COMPITO A
Stampa senza alcuna modifica ogni riga dei record riportati più sotto, dal primo all'ultimo.

BRANO ESTRATTO
-------

Il girone è alla portata degli azzurri: Guatemala, Zambia ed Iraq.
Si parte con una goleada al Guatemala, titoloni e speranze. Almeno nel girone pare non esserci storia, la seconda gara con lo Zambia per tutti è la gara che sancirà la qualificazione matematica degli azzurri.
Lo Zambia, maglia arancione, le tre strisce nere dell'Adidas sembrano un vezzo pelle scura come la notte, poi?
Pochi giocatori conosciuti, due su tutti, omonimi per altro: Johnson e Kalusha Bwalya. Giocano in Belgio, Europa del Nord, clima freddo, palloni che quasi inspiegabilmente finiscono in rete.
A Seul gli africani esordiscono con un pareggio contro gli iracheni, per noi l'incontro del 19 settembre a Gwangiu sembra davvero il trampolino di lancio verso una medaglia.
Lo stadio Mu Dung è un catino grandi spazi bollente, nel vero senso della parola. Il caldo è opprimente, umido, incolla, strozza il respiro.
Si inizia ma gli indizi dei primi minuti non lasciano presagire nulla di buono per gli azzurri.
Il sole brucia sulla pelle, gli azzurri faticano e sbagliano i cross, sbagliano la mira. E lo Zambia? Lo Zambia corre, scatta, sono leopardi e lo stadio una savana. Kalusha Bwalya è il top player anche se l'Italia non lo sa. Lui gioca nel Cercle Bruges, lui segna e fa segnare.

-------

RECORD FORNITI
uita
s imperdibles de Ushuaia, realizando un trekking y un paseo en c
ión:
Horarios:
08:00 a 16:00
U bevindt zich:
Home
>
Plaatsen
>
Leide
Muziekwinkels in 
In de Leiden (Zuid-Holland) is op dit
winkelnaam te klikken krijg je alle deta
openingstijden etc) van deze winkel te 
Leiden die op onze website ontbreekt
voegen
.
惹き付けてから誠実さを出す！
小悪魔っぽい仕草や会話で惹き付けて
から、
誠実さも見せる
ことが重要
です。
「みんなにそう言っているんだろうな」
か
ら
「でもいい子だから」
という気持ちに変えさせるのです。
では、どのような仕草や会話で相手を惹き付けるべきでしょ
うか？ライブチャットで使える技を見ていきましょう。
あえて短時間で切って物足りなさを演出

-------

COMPITO B
Dal brano sulla partita contro lo Zambia, restituisci alla lettera tutto ciò che va da "Lo stadio Mu" giù fino a "per gli azzurri.".

RISULTATO ATTESO A
uita
s imperdibles de Ushuaia, realizando un trekking y un paseo en c
ión:
Horarios:
08:00 a 16:00
U bevindt zich:
Home
>
Plaatsen
>
Leide
Muziekwinkels in 
In de Leiden (Zuid-Holland) is op dit
winkelnaam te klikken krijg je alle deta
openingstijden etc) van deze winkel te 
Leiden die op onze website ontbreekt
voegen
.
惹き付けてから誠実さを出す！
小悪魔っぽい仕草や会話で惹き付けて
から、
誠実さも見せる
ことが重要
です。
「みんなにそう言っているんだろうな」
か
ら
「でもいい子だから」
という気持ちに変えさせるのです。
では、どのような仕草や会話で相手を惹き付けるべきでしょ
うか？ライブチャットで使える技を見ていきましょう。
あえて短時間で切って物足りなさを演出

RISULTATO ATTESO B
Lo stadio Mu Dung è un catino grandi spazi bollente, nel vero senso della parola. Il caldo è opprimente, umido, incolla, strozza il respiro.
Si inizia ma gli indizi dei primi minuti non lasciano presagire nulla di buono per gli azzurri.